> [Aim of the task] Your task is to return the data below, word for word.

Stored data:
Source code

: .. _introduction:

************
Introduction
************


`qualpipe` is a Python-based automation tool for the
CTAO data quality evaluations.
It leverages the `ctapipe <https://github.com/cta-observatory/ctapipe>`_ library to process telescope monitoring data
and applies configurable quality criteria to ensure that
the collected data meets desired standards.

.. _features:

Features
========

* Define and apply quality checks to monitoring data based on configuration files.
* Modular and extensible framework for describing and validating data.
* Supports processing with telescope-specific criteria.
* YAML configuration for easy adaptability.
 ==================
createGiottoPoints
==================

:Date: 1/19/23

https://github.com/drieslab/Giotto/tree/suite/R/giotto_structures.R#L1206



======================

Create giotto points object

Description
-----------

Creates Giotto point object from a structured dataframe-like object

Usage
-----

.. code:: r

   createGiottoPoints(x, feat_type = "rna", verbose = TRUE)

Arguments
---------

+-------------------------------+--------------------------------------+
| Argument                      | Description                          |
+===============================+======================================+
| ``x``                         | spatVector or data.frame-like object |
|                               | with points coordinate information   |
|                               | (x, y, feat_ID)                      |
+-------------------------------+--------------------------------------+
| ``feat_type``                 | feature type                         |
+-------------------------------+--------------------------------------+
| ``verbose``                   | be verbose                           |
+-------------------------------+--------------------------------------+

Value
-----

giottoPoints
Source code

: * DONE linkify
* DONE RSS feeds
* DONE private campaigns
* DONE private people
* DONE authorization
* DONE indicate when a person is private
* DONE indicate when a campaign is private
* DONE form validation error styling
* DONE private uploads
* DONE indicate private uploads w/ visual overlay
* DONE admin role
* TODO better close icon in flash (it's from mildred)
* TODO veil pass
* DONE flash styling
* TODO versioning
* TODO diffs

> [Output of the exercise]
Source code

: .. _introduction:

************
Introduction
************


`qualpipe` is a Python-based automation tool for the
CTAO data quality evaluations.
It leverages the `ctapipe <https://github.com/cta-observatory/ctapipe>`_ library to process telescope monitoring data
and applies configurable quality criteria to ensure that
the collected data meets desired standards.

.. _features:

Features
========

* Define and apply quality checks to monitoring data based on configuration files.
* Modular and extensible framework for describing and validating data.
* Supports processing with telescope-specific criteria.
* YAML configuration for easy adaptability.
 ==================
createGiottoPoints
==================

:Date: 1/19/23

https://github.com/drieslab/Giotto/tree/suite/R/giotto_structures.R#L1206



======================

Create giotto points object

Description
-----------

Creates Giotto point object from a structured dataframe-like object

Usage
-----

.. code:: r

   createGiottoPoints(x, feat_type = "rna", verbose = TRUE)

Arguments
---------

+-------------------------------+--------------------------------------+
| Argument                      | Description                          |
+===============================+======================================+
| ``x``                         | spatVector or data.frame-like object |
|                               | with points coordinate information   |
|                               | (x, y, feat_ID)                      |
+-------------------------------+--------------------------------------+
| ``feat_type``                 | feature type                         |
+-------------------------------+--------------------------------------+
| ``verbose``                   | be verbose                           |
+-------------------------------+--------------------------------------+

Value
-----

giottoPoints
Source code

: * DONE linkify
* DONE RSS feeds
* DONE private campaigns
* DONE private people
* DONE authorization
* DONE indicate when a person is private
* DONE indicate when a campaign is private
* DONE form validation error styling
* DONE private uploads
* DONE indicate private uploads w/ visual overlay
* DONE admin role
* TODO better close icon in flash (it's from mildred)
* TODO veil pass
* DONE flash styling
* TODO versioning
* TODO diffs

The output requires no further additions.